- 1/2 cup plain Greek yogurt
- 1/2 cup butter, softened
- 1 cup sugar
- 2 eggs
- 1/2 tsp vanilla
- 3 cups flour
- 1 1/2 tsp baking powder
- 1/2 tsp baking soda
- 1 heaping tsp corn starch
- 1/2 tsp salt
Using your beaters or a mixer, beat together yogurt, butter and sugar until combined and light in color. Stop your mixer and scrape down the sides of the bowl. Add eggs, one at a time. Add vanilla. Scrape down your bowl again.
In a separate bowl, combine flour baking powder and soda, cornstarch and salt. Mix to combine. Slowly add flour mixture to wet ingredients. Mix until completely combined. Cover and refrigerate dough for at least 30 minutes.
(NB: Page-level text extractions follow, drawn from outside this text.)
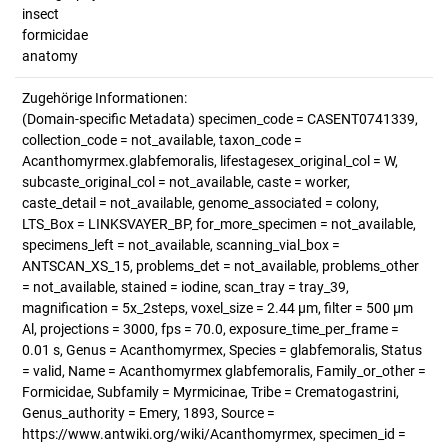
insect
formicidae
anatomy
Zugehörige Informationen:
(Domain-specific Metadata) specimen_code = CASENT0741339,
collection_code = not_available, taxon_code =
Acanthomyrmex.glabfemoralis, lifestagesex_original_col = W,
subcaste_original_col = not_available, caste = worker,
caste_detail = not_available, genome_associated = colony,
LTS_Box = LINKSVAYER_BP, for_more_specimen = not_available,
specimens_left = not_available, scanning_vial_box =
ANTSCAN_XS_15, problems_det = not_available, problems_other
= not_available, stained = iodine, scan_tray = tray_39,
magnification = 5x_2steps, voxel_size = 2.44 µm, filter = 500 µm
Al, projections = 3000, fps = 70.0, exposure_time_per_frame =
0.01 s, Genus = Acanthomyrmex, Species = glabfemoralis, Status
= valid, Name = Acanthomyrmex glabfemoralis, Family_or_other =
Formicidae, Subfamily = Myrmicinae, Tribe = Crematogastrini,
Genus_authority = Emery, 1893, Source =
https://www.antwiki.org/wiki/Acanthomyrmex, specimen_id =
Preheat oven to 350 degrees. Line 2 baking sheets with parchment paper or spray with nonstick cooking spray. Scoop out 1 inch balls and place them 2 inches apart on the cookie sheet. Bake for 10 minutes. Allow to completely cool before frosting.
- 1 stick unsalted butter, softened
- 1 1/2 – 2 cups powdered sugar, sifted
- 1 pinch of salt
- 1 tsp vanilla
- 1 tsp almond extract (optional)
- 2 tablespoons milk or heavy cream
Beat butter and extract for 2 minutes. Add powdered sugar and milk or cream. Beat with whisk attachment for 3 minutes on high.
Color your frosting with your desired colors and frost cookies generously. Add Sprinkles!